EXCERPT PROVIDED START

Gary Brooks Faulkner: quixotic bounty hunter, secret agent, or hero?
Loading...
| Islamabad, Pakistan
Gary Brooks Faulkner, an American detained in Pakistan, on a personal mission to kill Osama bin Laden, will face psychological testing before authorities decide whether to prosecute him, says an intelligence official.
One day after his arrest, officials and analysts are pondering what to make of Mr. Faulkner, a Colorado construction worker taken into custody in northern Chitral district carrying a gun, a 40-inch sword, night-vision goggles, Christian literature, and, according to an unnamed security official cited by the Pakistani daily, Dawn, a “small amount of hashish.”
“He’s quite likely a loner, an adventurer who thought he could accomplish what others could not,” says Talat Masood, a retired general and security analyst. “With all the resources at [the United States] disposal they would not require his services.”
Faulkner, according to his brother, Scott, has not served in the US military. But he told FoxNews.com that his brother is in "great shape" and has been trained in hapkido, a Korean martial art.
Most likely, he adds, Mr. Faulkner will be deported.
Escaping security
The middle-aged man, who is currently being held by intelligence officials in Peshawar, had given the slip to security officials assigned to protect him by telling them he wanted to go for a walk. After a 10-hour manhunt, Faulkner was caught nine miles from the Afghan border. He told authorities that he wished to cross the border to kill the mastermind of the 9/11 attacks and to join US forces fighting the Taliban there.
Police officials reported that Faulkner suffers from high-blood pressure and is a kidney patient.
Despite the $25 million US reward on Mr. bin Laden’s head, Faulkner is so far the only known would-be assassin to have been detained.
‘A man on a mission’
Faulkner’s younger brother, Scott, refuted claims at a press conference Tuesday in Colorado that Gary was mentally unstable, saying instead he was motivated by a desire to avenge the Americans killed in 9/11 and as a result had visited Pakistan six times.
“He's not crazy, he’s not a psychopath and he’s not a sociopath,” Scott Faulkner, a medical intern in Colorado, said. “He's a man on a mission and believes that God's got his back.”
According to Scott, Gary, who has lived in Colorado since 1968, believed he knew the whereabouts of bin Laden’s hideout and planned to use the reward money to help people in Central America. Bin Laden is widely believed to be hiding somewhere in the 1,500-mile mountainous border between Pakistan and Afghanistan.

EXCERPT PROVIDED END
RECORDS SUPPLIED START

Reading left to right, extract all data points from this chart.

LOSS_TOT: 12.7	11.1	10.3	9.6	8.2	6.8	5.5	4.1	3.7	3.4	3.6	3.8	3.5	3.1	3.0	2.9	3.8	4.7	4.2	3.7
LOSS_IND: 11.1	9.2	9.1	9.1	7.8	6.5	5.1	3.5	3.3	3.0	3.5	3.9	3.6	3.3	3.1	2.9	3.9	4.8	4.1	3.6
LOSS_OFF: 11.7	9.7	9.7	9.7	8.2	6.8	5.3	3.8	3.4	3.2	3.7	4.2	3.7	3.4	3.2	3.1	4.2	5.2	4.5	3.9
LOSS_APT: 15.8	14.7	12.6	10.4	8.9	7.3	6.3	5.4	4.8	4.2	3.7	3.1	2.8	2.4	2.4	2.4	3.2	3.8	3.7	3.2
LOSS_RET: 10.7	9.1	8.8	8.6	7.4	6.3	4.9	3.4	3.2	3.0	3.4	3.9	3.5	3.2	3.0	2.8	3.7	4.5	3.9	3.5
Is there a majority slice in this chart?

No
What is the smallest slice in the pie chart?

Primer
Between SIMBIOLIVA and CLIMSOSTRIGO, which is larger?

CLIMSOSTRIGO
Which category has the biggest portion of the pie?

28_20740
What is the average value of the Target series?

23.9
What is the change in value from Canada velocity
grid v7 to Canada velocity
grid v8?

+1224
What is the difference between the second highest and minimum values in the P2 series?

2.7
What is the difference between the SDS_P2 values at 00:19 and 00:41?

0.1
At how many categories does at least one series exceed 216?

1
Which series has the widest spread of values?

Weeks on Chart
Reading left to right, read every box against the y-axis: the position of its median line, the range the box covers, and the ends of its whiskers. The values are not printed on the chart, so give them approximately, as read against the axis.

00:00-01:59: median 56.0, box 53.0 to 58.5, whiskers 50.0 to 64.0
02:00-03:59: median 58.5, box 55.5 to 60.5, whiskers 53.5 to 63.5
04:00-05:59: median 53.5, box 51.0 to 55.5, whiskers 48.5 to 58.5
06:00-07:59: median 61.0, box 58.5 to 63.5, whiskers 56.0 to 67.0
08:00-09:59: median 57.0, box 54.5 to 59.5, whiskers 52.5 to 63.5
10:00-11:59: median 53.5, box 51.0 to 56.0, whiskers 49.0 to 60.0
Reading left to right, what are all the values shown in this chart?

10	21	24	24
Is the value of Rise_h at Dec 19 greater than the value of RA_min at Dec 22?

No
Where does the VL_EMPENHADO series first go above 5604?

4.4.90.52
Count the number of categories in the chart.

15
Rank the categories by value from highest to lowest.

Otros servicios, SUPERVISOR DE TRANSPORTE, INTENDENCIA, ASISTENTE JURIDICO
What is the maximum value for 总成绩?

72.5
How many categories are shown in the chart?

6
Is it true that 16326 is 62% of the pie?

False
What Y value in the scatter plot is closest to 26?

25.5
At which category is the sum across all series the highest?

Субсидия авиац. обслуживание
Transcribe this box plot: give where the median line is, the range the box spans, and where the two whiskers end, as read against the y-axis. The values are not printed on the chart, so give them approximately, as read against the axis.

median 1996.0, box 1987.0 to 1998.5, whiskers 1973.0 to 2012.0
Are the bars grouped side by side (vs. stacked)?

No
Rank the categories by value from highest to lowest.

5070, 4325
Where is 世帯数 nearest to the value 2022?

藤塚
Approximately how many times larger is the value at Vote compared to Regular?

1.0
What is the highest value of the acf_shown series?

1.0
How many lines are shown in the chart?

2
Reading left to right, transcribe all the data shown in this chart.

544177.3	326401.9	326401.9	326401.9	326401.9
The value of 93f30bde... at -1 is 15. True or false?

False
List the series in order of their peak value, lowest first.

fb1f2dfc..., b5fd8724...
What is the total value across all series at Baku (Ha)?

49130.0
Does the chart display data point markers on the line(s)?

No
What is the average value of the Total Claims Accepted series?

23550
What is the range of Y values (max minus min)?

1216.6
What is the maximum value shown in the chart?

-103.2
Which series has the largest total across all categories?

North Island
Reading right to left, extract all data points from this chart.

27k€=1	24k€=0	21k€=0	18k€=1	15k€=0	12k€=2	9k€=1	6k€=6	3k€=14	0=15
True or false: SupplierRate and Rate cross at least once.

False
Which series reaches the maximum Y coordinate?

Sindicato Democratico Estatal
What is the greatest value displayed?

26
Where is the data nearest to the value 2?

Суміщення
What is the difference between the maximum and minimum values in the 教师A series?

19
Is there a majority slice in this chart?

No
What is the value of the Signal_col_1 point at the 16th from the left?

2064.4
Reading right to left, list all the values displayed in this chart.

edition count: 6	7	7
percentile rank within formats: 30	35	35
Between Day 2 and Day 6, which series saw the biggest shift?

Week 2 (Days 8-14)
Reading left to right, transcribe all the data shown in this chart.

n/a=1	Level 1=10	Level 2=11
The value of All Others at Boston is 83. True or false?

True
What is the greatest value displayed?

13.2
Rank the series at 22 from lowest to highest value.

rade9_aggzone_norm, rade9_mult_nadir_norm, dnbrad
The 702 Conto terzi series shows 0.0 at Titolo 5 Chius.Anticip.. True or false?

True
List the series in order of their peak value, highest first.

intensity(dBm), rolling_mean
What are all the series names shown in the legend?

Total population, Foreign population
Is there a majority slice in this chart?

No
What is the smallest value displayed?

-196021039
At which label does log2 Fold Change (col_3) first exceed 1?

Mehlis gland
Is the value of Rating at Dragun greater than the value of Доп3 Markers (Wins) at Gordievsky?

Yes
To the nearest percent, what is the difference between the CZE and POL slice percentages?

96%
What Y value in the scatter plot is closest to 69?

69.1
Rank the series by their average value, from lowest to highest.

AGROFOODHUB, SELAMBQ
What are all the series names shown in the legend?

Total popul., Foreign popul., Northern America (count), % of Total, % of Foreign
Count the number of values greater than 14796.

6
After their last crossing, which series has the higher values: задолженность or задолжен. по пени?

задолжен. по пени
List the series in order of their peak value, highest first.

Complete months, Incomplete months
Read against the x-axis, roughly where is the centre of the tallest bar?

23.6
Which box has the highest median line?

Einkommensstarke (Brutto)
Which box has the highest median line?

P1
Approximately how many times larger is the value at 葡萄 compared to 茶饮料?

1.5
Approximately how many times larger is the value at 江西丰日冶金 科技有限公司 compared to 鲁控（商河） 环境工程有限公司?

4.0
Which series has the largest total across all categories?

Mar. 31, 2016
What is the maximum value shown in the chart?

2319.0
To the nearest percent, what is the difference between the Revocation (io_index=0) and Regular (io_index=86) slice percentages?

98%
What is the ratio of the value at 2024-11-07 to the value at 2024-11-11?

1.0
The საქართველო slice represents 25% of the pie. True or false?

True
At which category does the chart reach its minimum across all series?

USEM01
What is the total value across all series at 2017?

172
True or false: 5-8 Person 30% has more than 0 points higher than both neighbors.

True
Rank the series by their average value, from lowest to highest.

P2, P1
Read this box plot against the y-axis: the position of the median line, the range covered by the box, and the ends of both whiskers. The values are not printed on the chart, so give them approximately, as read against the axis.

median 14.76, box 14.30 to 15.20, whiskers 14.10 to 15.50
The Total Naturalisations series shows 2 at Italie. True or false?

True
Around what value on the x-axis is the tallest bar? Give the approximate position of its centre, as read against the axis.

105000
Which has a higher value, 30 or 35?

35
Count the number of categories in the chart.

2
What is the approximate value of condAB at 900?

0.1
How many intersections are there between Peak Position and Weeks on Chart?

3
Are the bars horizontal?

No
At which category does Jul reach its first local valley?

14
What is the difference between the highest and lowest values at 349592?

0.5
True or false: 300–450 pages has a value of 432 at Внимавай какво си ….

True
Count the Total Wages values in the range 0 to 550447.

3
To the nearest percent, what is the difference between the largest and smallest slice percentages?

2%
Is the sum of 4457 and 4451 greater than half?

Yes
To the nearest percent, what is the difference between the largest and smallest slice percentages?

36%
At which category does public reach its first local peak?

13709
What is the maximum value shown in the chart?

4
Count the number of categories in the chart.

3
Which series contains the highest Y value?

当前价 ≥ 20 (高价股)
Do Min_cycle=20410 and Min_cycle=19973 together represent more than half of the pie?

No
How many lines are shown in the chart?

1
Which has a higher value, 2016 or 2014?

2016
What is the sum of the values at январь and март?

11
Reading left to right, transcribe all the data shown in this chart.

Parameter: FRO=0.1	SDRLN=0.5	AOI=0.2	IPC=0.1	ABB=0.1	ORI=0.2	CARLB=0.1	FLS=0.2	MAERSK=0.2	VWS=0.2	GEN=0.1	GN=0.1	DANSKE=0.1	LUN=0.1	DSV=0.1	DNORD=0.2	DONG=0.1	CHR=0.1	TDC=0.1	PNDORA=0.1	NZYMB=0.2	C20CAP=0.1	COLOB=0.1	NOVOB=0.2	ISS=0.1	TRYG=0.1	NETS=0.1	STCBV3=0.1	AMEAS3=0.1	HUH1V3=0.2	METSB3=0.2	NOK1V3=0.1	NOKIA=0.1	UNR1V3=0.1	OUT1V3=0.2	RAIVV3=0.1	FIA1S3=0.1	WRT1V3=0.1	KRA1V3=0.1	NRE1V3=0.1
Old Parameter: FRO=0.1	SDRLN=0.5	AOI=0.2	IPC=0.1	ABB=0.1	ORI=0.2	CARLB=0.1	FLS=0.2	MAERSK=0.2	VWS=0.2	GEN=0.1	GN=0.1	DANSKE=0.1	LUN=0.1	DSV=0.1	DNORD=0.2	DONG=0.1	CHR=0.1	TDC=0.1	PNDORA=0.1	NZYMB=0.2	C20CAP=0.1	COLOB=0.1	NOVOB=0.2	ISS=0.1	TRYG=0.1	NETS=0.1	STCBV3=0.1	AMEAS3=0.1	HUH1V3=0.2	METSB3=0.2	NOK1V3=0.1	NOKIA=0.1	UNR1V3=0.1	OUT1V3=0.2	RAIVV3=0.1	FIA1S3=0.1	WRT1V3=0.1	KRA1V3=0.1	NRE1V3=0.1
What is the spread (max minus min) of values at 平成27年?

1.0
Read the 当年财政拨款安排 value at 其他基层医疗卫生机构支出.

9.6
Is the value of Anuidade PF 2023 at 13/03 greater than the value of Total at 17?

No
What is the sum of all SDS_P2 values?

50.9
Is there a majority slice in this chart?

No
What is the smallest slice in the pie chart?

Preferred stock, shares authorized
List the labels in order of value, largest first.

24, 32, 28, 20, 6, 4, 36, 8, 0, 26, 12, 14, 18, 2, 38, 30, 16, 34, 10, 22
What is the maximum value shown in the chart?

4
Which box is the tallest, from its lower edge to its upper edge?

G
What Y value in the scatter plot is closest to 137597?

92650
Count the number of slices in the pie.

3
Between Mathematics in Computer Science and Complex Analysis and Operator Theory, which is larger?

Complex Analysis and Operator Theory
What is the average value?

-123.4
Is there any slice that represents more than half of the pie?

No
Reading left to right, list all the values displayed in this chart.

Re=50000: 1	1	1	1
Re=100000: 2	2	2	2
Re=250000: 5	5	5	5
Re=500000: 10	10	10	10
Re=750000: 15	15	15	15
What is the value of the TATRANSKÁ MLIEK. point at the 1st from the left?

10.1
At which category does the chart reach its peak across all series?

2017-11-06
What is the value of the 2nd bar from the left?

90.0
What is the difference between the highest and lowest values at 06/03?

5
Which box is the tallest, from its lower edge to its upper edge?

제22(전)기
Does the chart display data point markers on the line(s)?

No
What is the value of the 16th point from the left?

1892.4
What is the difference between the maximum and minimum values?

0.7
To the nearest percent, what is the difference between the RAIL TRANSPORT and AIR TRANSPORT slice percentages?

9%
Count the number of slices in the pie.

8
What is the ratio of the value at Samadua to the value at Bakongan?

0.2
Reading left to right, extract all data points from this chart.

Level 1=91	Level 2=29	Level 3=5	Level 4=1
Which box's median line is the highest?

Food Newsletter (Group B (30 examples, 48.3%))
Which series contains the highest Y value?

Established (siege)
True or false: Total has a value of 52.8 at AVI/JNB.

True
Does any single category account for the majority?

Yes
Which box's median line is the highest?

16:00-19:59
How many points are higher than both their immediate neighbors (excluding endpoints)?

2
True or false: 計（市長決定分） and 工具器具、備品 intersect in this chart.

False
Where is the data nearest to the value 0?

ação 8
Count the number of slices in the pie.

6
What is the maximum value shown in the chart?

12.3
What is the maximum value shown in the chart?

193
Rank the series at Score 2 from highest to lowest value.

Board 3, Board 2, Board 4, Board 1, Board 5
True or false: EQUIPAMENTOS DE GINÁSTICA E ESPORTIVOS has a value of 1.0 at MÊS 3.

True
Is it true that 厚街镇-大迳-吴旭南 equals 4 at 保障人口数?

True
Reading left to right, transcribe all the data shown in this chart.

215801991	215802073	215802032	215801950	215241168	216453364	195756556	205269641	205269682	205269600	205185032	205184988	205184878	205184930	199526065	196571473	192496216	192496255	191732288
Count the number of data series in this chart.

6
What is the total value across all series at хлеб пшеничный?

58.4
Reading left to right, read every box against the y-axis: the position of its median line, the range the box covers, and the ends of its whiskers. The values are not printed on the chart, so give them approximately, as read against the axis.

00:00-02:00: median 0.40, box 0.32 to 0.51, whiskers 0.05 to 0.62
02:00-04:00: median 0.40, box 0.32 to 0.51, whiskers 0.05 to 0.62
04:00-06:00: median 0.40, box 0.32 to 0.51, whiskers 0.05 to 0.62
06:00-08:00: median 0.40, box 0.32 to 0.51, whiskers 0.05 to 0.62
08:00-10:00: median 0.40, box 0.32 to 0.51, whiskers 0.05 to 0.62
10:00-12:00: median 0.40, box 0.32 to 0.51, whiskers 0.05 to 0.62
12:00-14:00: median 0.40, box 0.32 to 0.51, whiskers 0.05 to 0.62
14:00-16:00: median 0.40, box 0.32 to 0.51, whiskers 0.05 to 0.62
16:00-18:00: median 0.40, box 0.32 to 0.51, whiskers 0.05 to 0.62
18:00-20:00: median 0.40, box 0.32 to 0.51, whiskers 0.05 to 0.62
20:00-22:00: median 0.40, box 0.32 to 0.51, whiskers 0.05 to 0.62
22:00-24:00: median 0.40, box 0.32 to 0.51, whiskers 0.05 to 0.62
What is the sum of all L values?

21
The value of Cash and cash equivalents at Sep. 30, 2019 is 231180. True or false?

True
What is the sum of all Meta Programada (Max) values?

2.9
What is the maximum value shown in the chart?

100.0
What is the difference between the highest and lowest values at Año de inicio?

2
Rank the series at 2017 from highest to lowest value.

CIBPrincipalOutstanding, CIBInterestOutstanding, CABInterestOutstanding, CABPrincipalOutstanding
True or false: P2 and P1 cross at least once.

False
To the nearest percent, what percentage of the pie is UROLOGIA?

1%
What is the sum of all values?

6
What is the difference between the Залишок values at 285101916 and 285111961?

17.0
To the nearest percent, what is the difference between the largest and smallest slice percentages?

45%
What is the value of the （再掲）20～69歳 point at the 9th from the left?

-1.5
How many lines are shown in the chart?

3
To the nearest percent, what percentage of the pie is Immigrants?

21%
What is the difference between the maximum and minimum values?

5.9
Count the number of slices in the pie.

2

RECORDS SUPPLIED END

* **WORK TO COMPLETE**: Carry on the article about Gary Brooks Faulkner's arrest in Pakistan, starting after its last sentence. The records have nothing to do with the text.

* **REPLY**:
On Tuesday, the Larimer County Sheriff's Office in Port Collins, Colo., released two mug shots of Gary Faulkner, dated from 1997 and 2006. In the latter he had gray hair, a beard, and glasses. He had served multiple terms in jail, for burglary, larceny, and domestic violence, according to Colorado Bureau of Investigation records cited by the Denver Post.
Acting solo?
Pakistani analysts caution against reading too much into Faulkner’s target area, Chitral, insisting that the trail for bin Laden is still cold.
“No one has been able to locate and kill bin Laden, despite all the war machinery the US has been using for nine years, daisy cutters, drone attacks, secret missions involving special ops. How could this individual have come any closer?” says Abdul Basit, a security analyst at the Pakistan Institute for Peace Studies (PIPS) based in Islamabad.
In Pakistan some speculation has arisen that Faulkner may be tied to the Central Intelligence Agency or to a private security firm such as Blackwater (renamed Xe), which has gained notoriety in Pakistan.
The weaponry that Faulkner carried, though difficult to obtain legally, is readily available on the black market in parts of northwest Pakistan. Peshawar is famous for its Smugglers’ Bazaar, where all manner of small arms are readily available. Weapons bazaars also thrive along the tribal belt.
As for the 40-inch sword, such an item could have been procured “in any antiques shop in Islamabad,” says Mr. Basit.
As of early afternoon, the US embassy had not been in contact with Faulkner, according to spokesman Richard Snelsire.